[PROBLEM DETAILS] Please output exactly the lines from the one that holds "pine tree box=[295, 407, 309, 442]" through the final line of the data, and nothing else; leave out any pictures.

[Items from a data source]
**********
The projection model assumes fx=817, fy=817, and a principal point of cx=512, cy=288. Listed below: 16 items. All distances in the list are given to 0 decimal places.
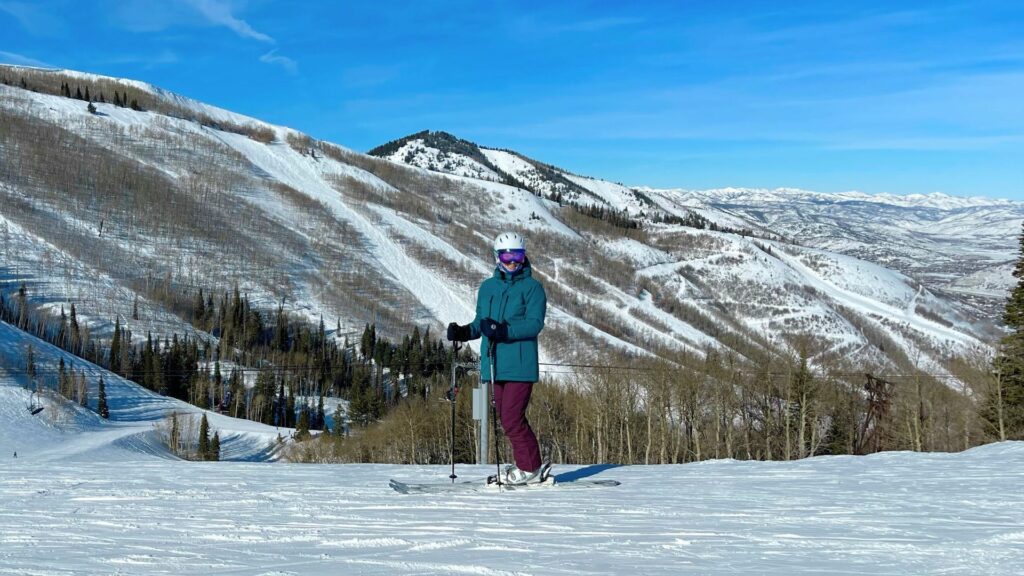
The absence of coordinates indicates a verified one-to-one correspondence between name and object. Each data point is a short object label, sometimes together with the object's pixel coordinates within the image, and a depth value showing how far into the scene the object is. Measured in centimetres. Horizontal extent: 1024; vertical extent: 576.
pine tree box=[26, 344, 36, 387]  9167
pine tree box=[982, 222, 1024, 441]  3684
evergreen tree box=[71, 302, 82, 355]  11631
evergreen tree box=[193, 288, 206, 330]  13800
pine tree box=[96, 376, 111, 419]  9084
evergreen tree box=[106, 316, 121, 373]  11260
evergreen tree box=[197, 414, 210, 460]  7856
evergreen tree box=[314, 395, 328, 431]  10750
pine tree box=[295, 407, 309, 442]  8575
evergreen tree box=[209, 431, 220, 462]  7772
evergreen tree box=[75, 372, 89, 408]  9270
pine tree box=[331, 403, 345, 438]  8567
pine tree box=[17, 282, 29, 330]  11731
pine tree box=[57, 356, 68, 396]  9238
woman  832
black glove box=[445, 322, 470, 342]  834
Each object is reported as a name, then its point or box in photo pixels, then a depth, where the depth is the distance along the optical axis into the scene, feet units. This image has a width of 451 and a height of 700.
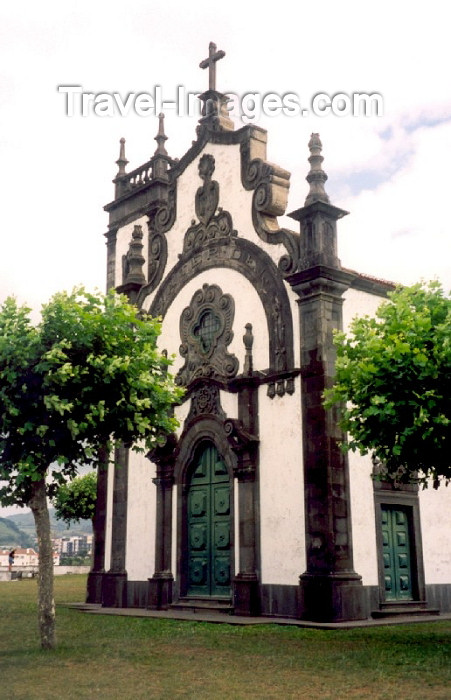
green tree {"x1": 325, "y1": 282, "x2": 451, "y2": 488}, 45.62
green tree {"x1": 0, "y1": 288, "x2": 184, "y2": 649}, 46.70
**********
[ANSWER SPACE]
pine tree box=[295, 407, 309, 442]  8575
evergreen tree box=[209, 431, 220, 462]  7772
evergreen tree box=[75, 372, 89, 408]  9270
pine tree box=[331, 403, 345, 438]  8567
pine tree box=[17, 282, 29, 330]  11731
pine tree box=[57, 356, 68, 396]  9238
woman  832
black glove box=[445, 322, 470, 342]  834
Each object is reported as a name, then its point or box in photo pixels, then a depth, where the depth is the distance along the optical axis into the scene, feet units. This image has a width of 451 and a height of 700.
green tree {"x1": 325, "y1": 282, "x2": 451, "y2": 488}, 45.62
green tree {"x1": 0, "y1": 288, "x2": 184, "y2": 649}, 46.70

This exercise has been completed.